Using Shortest Paths for Risk Assessment and Compliance
Business Case: Transaction Network Risk Analysis
Financial institutions need to assess the risk of new customers by understanding their potential connections to known high-risk entities. In a transaction network: - Nodes represent entities (individuals or businesses) - Edges represent transactions or other relationships - Some nodes are flagged as high-risk (blacklisted)
The key insight is that entities closer to high-risk nodes in the transaction network may pose greater risk themselves.
Why Shortest Paths Matter
The shortest path between two entities in a transaction network represents: - The minimum number of intermediaries needed to connect them - The most direct potential influence or relationship path - A quantifiable measure of "relationship distance"

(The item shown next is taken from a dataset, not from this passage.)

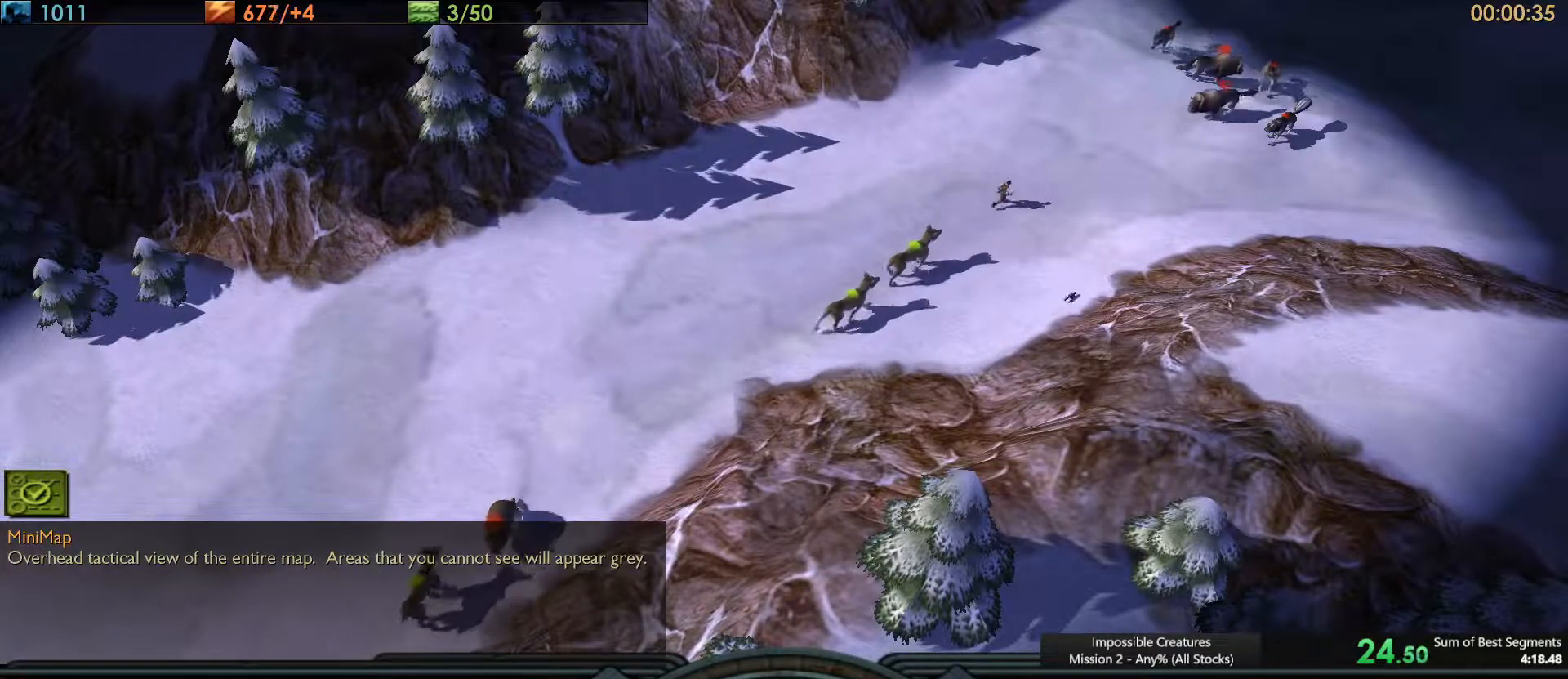
{"keys": [], "events": []}
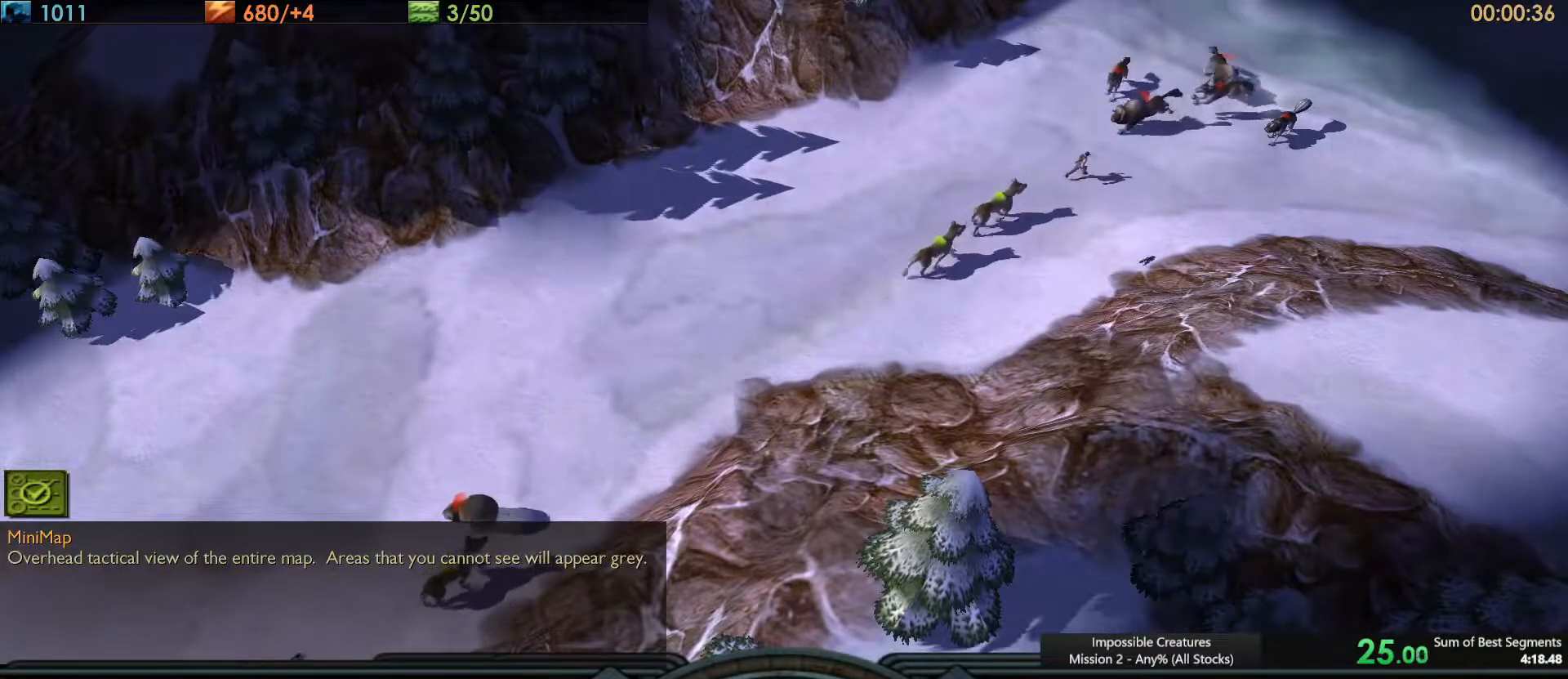
{"keys": [], "events": []}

This analysis helps: - Score new customers based on proximity to high-risk entities - Identify potential money laundering routes - Assess indirect exposure to sanctioned entities - Support Know Your Customer (KYC) processes
Implementation with IbisGraph in Snowflake
Here's how to implement this analysis using IbisGraph while keeping all processing within Snowflake:
import ibis
import ibisgraph as ig
# Connect to Snowflake
conn = ibis.snowflake.connect(
user='YOUR_USER',
password='YOUR_PASSWORD',
account='YOUR_ACCOUNT',
database='YOUR_DATABASE',
schema='YOUR_SCHEMA'
)
# Assume we have these tables in Snowflake:
# - TRANSACTIONS: Historical transaction data
# - BLACKLIST: Known high-risk entities
# - NEW_CUSTOMERS: Customers requiring risk assessment
# Load required tables
transactions = conn.table('TRANSACTIONS')
blacklist = conn.table('BLACKLIST')
new_customers = conn.table('NEW_CUSTOMERS')
# Create a graph from transactions
graph = ig.Graph(
transactions,
source_col='from_entity',
target_col='to_entity',
)
# Get list of blacklisted entity IDs
blacklisted_ids = blacklist.select('entity_id').execute().entity_id.tolist()
# Calculate shortest paths from all blacklisted nodes;
#
# ShortestPaths routine returns a Map<landmark -> distance>
# but in this case we need only distances
paths = (
ig.traversal.shortest_paths(graph, landmarks=blacklisted_ids)
.select(
ibis._["node_id"],
ibid._["distances"].values().name("distances"),
)
)
# Create risk scores based on distances
risk_assessment = (
paths.select([
paths.node_id,
# Calculate minimum distance to any blacklisted entity
paths.distances.min().name('min_distance_to_blacklist'),
# Calculate average distance to blacklisted entities
paths.distances.mean().name('avg_distance_to_blacklist'),
# Count how many blacklisted entities are within 2 steps
paths.distances.filter(lambda x: x <= 2).count().name('close_blacklist_count')
])
)
# Join with new customers to get their risk assessment
new_customer_risk = (
new_customers
.join(risk_assessment, new_customers.entity_id == risk_assessment.node_id)
.select([
'entity_id',
'customer_name',
'min_distance_to_blacklist',
'avg_distance_to_blacklist',
'close_blacklist_count'
])
)
# Execute the analysis
results = new_customer_risk.execute()
Risk Scoring Framework
Here's how to interpret and use the distances for risk scoring:
# Create a more sophisticated risk score
risk_scores = (
new_customer_risk
.mutate(
risk_score=ibis.case()
.when(risk_assessment.min_distance_to_blacklist <= 1, 1.0) # Direct connection
.when(risk_assessment.min_distance_to_blacklist == 2, 0.7) # One intermediary
.when(risk_assessment.min_distance_to_blacklist == 3, 0.4) # Two intermediaries
.when(risk_assessment.min_distance_to_blacklist == 4, 0.2) # Three intermediaries
.else_(0.1) # More distant
)
)
# Add risk categories
categorized_risks = (
risk_scores
.mutate(
risk_category=ibis.case()
.when(risk_scores.risk_score >= 0.8, 'HIGH')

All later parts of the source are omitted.